A mãe de Mariana, Luciane Aparecida Borges, afirmou que sentiu um cheiro forte de esperma quando a filha chegou em casa após a festa. Segundo ela, Mariana não costumava beber e nunca havia chegado em casa naquele estado.

O motorista citado na denúncia afirmou que a jovem passou a viagem chorando e falando com a mãe ao telefone. De acordo com ele, a vítima parecia estar sob o efeito de drogas.

Áudios enviados por Mariana a pelo menos três amigos após descer as escadas do camarim, foram anexados ao processo.

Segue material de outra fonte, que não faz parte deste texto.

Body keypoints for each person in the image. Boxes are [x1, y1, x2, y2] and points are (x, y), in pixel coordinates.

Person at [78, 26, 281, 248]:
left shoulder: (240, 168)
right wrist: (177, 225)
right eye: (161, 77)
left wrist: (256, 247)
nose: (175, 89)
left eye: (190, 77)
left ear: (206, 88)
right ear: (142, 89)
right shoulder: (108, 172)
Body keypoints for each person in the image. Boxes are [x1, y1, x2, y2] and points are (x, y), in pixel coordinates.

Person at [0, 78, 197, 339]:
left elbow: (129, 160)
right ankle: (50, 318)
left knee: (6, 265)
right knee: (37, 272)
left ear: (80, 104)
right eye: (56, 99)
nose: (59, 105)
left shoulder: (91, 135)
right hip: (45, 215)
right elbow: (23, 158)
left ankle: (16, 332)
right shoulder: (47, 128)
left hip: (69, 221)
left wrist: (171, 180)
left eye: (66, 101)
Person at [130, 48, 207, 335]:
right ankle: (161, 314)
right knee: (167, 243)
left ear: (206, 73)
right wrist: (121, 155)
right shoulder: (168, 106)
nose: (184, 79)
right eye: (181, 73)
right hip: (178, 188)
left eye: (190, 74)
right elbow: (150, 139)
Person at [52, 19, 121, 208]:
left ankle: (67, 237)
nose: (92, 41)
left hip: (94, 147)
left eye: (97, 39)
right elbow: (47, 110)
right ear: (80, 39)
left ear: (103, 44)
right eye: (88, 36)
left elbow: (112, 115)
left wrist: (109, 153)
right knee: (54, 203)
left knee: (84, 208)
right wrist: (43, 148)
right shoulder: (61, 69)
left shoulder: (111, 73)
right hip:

Em um deles, ela diz: “amiga, pelo amor de Deus, me atende, eu tô indo sozinha, não aguento mais esse cara do meu lado, pelo amor de Deus”.

O promotor pediu ainda que fosse averiguada a conduta do primeiro delegado que atendeu a ocorrência e não solicitou as imagens das 37 câmeras de segurança do clube.

O entendimento do Ministério Público sobre o caso mudou completamente na apresentação das alegações finais. De acordo com o MP, o promotor Piazza deixou o caso para assumir outra promotoria, e quem assumiu o processo foi Thiago Carriço de Oliveira. Nas alegações finais de Oliveira que aparece a tese do estupro “sem intenção”.

De acordo com o novo promotor, não foi possível comprovar a falta de capacidade de Mariana para consentir com o ato sexual, desqualificando assim o crime de estupro de vulnerável descrito na denúncia pelo seu colega.

Seu embasamento se refere aos exames toxicológicos não reconhecerem nem álcool e nem drogas no sangue de Mariana naquela noite e na aparente sobriedade indicada pela postura de Mariana ao sair do Café de la Musique e se deslocar até outro beach club em busca das amigas, captada pelas câmeras da rua, da Polícia Militar.

Em maio de 2019, André de Camargo Aranha negou em seu primeiro depoimento que teve contato com Mariana. Ao prestar novo depoimento em juízo, mudou sua versão e afirmou ter feito apenas sexo oral nela.

De acordo com o empresário, Mariana se aproximou dele e teria feito um carinho em seu cabelo. Após isso, ela teria pedido para ir ao banheiro, e teria sido nesse momento que eles subiram as escadas para usar o banheiro do camarim restrito. Ele então realizou sexo oral e depois deixaram o local por decisão de Aranha.

Após conceder o pedido de absolvição, o juiz Rudson Marcos concordou com a tese apresentada pelo promotor e afirmou que é “melhor absolver 100 culpados do que condenar um inocente”. A defesa de Mariana recorreu da decisão.